== Extrait du document

Ni l'homme, ni Sara ne répondirent (Chevaux : 162).
- Je crois qu'ils ont renoncé à leur promenade dans votre bateau, dit Sara.
- Viens dans ma chambre.
- Les maisons sont de verre (Chevaux : 163-164).’

Le deuxième extrait montre de manière abrupte le caractère purement phatique de la première réplique. L'homme refuse de perdre son temps à ce type de rituel et veut en arriver directement à la raison d'être de cette dyade : la relation amoureuse. Un effet monologue est ainsi créé, à la limite du comique. Nous ne nous étendrons pas sur la procédure réductionnelle, dont le mécanisme une fois repéré revêt un caractère répétitif, pour nous consacrer aux procédures additionnelles qui se confondent avec la scène de rencontre, scène-clé des romans en général, surtout lorsqu'il s'agit d'une rencontre amoureuse.

Dans leur quasi-totalité, nous l’avons dit, les romans durassiens décrivent l'histoire d'une rencontre entre deux êtres qui partageront un bref moment de leur existence soit sous forme d'échanges conversationnels, soit sous forme d'échange érotique. Certains romans durassiens ne sont ainsi que l'histoire d'une rencontre. Ils ne racontent pas une vie, mais le moment de vie que constitue la rencontre. Que l'on songe au Square, qui pousse le procédé à son paroxysme, à Moderato où la trame narrative répète les rencontres Anne-Chauvin...

Rousset, dans Leurs yeux se rencontrèrent, a étudié les scènes de « première vue » dans le but d'en dégager la structure ou le script. Ces scènes parcourent tous les romans occidentaux depuis l'Antiquité. Elles y apparaissent comme une « forme fixe [...] liée à une situation fondamentale : le face à face qui joint les héros en couple principal » (1984 : 8). Traduite en termes linguistiques, cette définition met en évidence l'interaction dyadique (face à face) grâce à laquelle se forme le duo relationnel. Rousset (1984 : 41-46) dégage les composantes du « modèle », qu’à l'instar d'Adam (1996 : 19) nous avons préféré appeler « script ». Deux « classes de traits majeurs » regroupés sous les titres de « mise en place » et de « mise en scène » se dégagent de son étude. Sous l'intitulé « mise en place » se trouvent les traits suivants : les indicateurs de temps (âge, moment, saison, circonstances), de lieu avec une préférence accordée au cadre de fête, les positions des partenaires l'un par rapport à l'autre, l'apparence physique et vestimentaire des personnages et enfin leur nom. Sous l'intitulé « mise en scène » figure l'effet produit par la rencontre, avec les mentions de surprise, de saisissement, d'anéantissement, bref tout ce qui permet d'évoquer l'effet « coup de foudre ». Vient ensuite l'échange, c'est-à-dire la communication très souvent non verbale avec sa série d'indices marquant l'émotion : pâleur, rougeur, larmes, évanouissement, aphasie ou simple silence, regards. Enfin, se trouve « le franchissement » que Rousset (1984 : 44) définit comme « annulation de la distance qui est, par définition, toujours interposée ». Autrement dit, c'est le moment du contact physique ou de l'échange parlé. Cette codification des scènes de première rencontre permet, comme le signale d'ailleurs Rousset, de prendre conscience des transgressions. Qu'en est-il pour Duras ? Nous avons déjà vu, dans la partie consacrée à la stéréotypie, qu'elle ne respectait pas le script à la lettre, puisque la désignation des personnages était déjà fondamentalement modifiée.

====
== Données étudiées

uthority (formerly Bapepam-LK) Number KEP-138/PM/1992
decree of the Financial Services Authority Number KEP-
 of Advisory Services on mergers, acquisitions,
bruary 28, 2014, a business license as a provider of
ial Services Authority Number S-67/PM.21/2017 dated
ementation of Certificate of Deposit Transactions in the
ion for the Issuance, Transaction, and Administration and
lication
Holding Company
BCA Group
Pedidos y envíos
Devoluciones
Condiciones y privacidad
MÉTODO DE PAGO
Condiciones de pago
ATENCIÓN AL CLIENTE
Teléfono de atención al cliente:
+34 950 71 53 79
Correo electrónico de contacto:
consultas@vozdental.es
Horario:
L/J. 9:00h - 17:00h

====
== Données étudiées

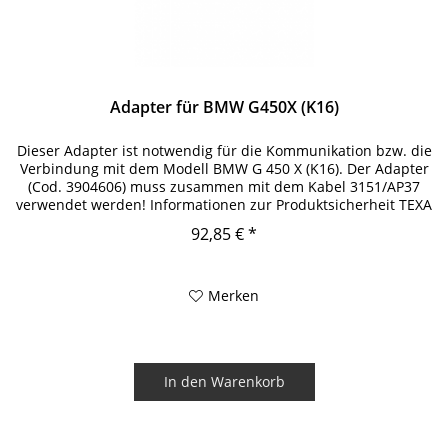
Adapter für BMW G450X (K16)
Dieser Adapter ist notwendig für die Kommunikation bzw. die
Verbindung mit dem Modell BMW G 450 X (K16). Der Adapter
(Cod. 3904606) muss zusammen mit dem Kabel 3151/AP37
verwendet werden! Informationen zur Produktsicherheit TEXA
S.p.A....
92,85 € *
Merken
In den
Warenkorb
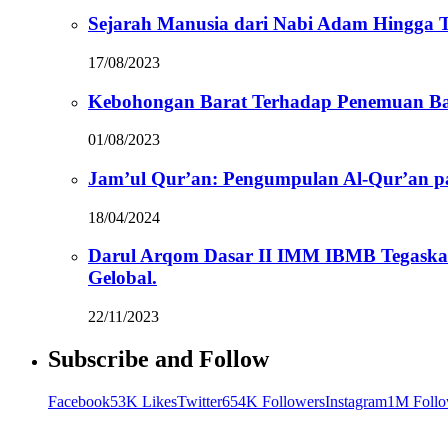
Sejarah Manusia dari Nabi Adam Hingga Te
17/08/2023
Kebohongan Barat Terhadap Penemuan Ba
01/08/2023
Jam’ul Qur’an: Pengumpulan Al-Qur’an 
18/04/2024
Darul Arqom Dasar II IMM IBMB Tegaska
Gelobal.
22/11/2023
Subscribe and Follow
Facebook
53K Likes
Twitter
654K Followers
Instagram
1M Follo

====

Consigne =
D'après l'extrait sur les scènes de rencontre dans les romans durassiens, sous quels deux titres Rousset regroupe-t-il les « classes de traits majeurs » ?

Réponse =
Sous les titres de « mise en place » et de « mise en scène ».